-------- PAGE
Greenwich Generating Station was built on the site of an existing horse tram depot between 1902 and 1910 by the London County Council (LCC) to provide the power for its growing network of electric tramcar routes. The largest building which at that time had been erected by the LCC, the Station was opened in two stages, the northern half in May 1906, and its southern counterpart in 1910. The riverside location offered the joint advantages of direct delivery by boat of coal to fuel the boilers for the steam engines and a supply of water for condensing the steam. The main building comprised a Boiler House with four chimneys, and an Engine Room from where current was transmitted at 6 600 volts to substations (including one on site) which supplied direct current to the trams at 550 volts. The capacity was 34 megawatts, which was sufficient to power the entire LCC tram system. The two chimneys in the first section to be opened, at the north (River Thames) end of the site, were originally 76 metres high but because the Station is almost on the Greenwich Meridian, the Royal Observatory complained that smoke from the chimneys obscured their observations. The two later chimneys at the south end of \ ... the site further from the river were built only 55 metres high, and the original taller chimneys were shortened to 55 metres during the modernisation work in the 1970s.
The development of the Station By 1910, steam turbine technology had proved superior to the piston engines installed four years earlier, and four steam turbines were installed for the second stage opening that year. By 1922 the original engines had been removed and replaced with turbines. In 1933, the London Passenger Transport Board took over all road and Underground services in Greater London, including the power stations at Greenwich, Lots Road in Chelsea and Neasden.
The London Transport Conversions to oil and gas firing
In 1967 it was decided to replace the steam turbines with gas turbine plant burning oil delivered, as the coal had been, by river. The changeover from coal made possible a reduction in the staffing level by almost 90 per cent. The most visible evidence of coal firing is the 50 massive steel bunkers, each with a capacity of 270 tons, which occupy the upper part of the Boiler House. The gas turbines were modified in 1975-77 to burn either natural gas or oil, with gas as the main fuel and oil as a back-up. With post-war power stations like Bankside in Southwark already closed and being converted for other uses, London Underground's two remaining generating stations (Greenwich and Lots Road, Chelsea) are rare survivors from early this century.
The operation of the Generating Station today
All London Transport's electric vehicles (trams, trolleybuses and Underground trains) have been supplied by power generated at Greenwich during its 92-year history. Today, the role of the Station is to supplement the output of the London Underground's principal generating station at Lots Road during peak periods, and to provide emergency supply at other times if required. Full power can be delivered to the system in about three minutes.
The gas turbine plant is housed in the original Boiler House and is driven by an industrial version of the Rolls Royce "Avon" jet aircraft engine. The high temperature, high velocity exhaust gases from the Avon engine drive a power turbine which in turn drives an alternator. The operation is fully automatic, and a minimum of staff supervision is needed. The installed capacity now is 103 megawatts. The future of Greenwich Generating Station
Negotiations were concluded last month for SEEBOARD Powerlink, a private sector consortium, to take over responsibility for London Underground's high-voltage power distribution network. It is planned that Lots Road will be de-commissioned within two years, and that part of the Greenwich plant will be refurbished and retained for emergency back-up use only. London Underground's power requirements will then be purchased from private electricity suppliers for delivery to the system via the Powerlink network.
----------------
▶ [DO THIS]:
In the page about Greenwich Generating Station, rewrite the paragraph beginning "All London Transport's electric vehicles" as a short bulleted list that keeps its main facts.
-------- GIVEN DATA
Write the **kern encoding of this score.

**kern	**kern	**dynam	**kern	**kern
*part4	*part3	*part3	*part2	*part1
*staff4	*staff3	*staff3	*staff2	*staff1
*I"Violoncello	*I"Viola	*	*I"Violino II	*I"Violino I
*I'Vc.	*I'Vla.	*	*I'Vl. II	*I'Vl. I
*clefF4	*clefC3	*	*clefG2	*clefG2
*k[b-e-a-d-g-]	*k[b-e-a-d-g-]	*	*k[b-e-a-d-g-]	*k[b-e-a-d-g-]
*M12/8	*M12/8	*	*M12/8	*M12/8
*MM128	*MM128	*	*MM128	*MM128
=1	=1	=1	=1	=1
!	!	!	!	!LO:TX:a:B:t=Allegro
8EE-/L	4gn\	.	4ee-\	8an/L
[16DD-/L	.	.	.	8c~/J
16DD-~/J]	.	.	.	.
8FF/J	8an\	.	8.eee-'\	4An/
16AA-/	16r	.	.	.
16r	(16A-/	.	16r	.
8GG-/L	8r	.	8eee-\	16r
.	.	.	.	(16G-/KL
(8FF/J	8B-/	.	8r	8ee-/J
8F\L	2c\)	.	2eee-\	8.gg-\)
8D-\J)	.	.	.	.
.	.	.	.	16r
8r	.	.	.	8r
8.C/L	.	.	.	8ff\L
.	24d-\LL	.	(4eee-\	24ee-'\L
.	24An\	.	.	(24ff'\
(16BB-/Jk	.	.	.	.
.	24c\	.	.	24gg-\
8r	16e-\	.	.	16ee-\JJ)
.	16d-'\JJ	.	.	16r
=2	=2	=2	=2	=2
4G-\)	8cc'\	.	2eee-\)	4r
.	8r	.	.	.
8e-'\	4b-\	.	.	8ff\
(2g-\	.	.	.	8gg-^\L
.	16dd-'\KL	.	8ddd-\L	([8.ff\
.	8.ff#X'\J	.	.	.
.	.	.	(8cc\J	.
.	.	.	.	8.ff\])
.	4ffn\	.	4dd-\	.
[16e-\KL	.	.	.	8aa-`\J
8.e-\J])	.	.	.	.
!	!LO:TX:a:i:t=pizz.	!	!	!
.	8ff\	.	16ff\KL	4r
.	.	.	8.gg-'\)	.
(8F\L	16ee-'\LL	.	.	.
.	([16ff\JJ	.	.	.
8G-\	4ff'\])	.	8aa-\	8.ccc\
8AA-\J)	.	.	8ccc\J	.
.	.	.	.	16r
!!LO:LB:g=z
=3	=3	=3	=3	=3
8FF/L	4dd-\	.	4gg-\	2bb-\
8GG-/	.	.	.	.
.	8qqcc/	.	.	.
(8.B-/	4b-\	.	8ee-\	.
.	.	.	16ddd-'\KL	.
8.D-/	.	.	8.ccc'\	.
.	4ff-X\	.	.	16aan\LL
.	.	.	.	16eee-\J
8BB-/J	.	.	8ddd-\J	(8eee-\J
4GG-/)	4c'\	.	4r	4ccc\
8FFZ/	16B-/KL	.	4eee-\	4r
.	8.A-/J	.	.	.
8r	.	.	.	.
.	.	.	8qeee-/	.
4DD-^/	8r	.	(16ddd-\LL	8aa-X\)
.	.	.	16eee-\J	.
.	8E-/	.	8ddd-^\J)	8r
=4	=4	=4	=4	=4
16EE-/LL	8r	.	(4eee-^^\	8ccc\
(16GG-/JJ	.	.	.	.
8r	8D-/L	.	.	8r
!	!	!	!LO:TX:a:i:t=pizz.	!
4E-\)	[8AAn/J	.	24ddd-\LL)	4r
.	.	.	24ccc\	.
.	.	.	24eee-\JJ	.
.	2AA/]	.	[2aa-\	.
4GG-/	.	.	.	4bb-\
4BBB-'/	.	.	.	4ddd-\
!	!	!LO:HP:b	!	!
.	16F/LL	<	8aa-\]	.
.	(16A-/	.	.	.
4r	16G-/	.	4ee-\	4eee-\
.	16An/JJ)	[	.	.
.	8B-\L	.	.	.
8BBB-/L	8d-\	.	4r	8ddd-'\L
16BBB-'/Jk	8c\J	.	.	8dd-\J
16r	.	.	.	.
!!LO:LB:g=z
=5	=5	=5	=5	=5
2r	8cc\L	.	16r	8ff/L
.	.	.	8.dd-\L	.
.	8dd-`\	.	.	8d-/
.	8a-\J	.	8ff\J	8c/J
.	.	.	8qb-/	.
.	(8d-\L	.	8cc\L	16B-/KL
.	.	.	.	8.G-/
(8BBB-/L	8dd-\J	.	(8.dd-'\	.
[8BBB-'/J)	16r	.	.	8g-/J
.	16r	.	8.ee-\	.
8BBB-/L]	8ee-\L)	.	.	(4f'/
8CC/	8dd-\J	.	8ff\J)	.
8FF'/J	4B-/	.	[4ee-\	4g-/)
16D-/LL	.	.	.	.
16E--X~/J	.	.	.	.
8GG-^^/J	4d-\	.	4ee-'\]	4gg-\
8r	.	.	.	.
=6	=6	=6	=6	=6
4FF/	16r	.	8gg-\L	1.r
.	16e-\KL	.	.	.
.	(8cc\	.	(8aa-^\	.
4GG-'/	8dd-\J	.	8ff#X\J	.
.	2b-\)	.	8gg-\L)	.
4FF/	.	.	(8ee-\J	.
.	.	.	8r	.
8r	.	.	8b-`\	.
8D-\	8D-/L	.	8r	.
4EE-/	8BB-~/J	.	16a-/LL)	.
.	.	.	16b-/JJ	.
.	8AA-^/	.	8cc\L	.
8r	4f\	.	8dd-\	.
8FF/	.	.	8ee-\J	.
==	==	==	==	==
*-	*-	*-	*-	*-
----------------
▶ [TASK ANSWER]:
- Over its 92-year history, Greenwich has generated the power for all London Transport's electric vehicles: trams, trolleybuses and Underground trains.
- Today it supplements the output of Lots Road, the London Underground's principal generating station, during peak periods.
- At other times it provides emergency supply if required.
- It can deliver full power to the system in about three minutes.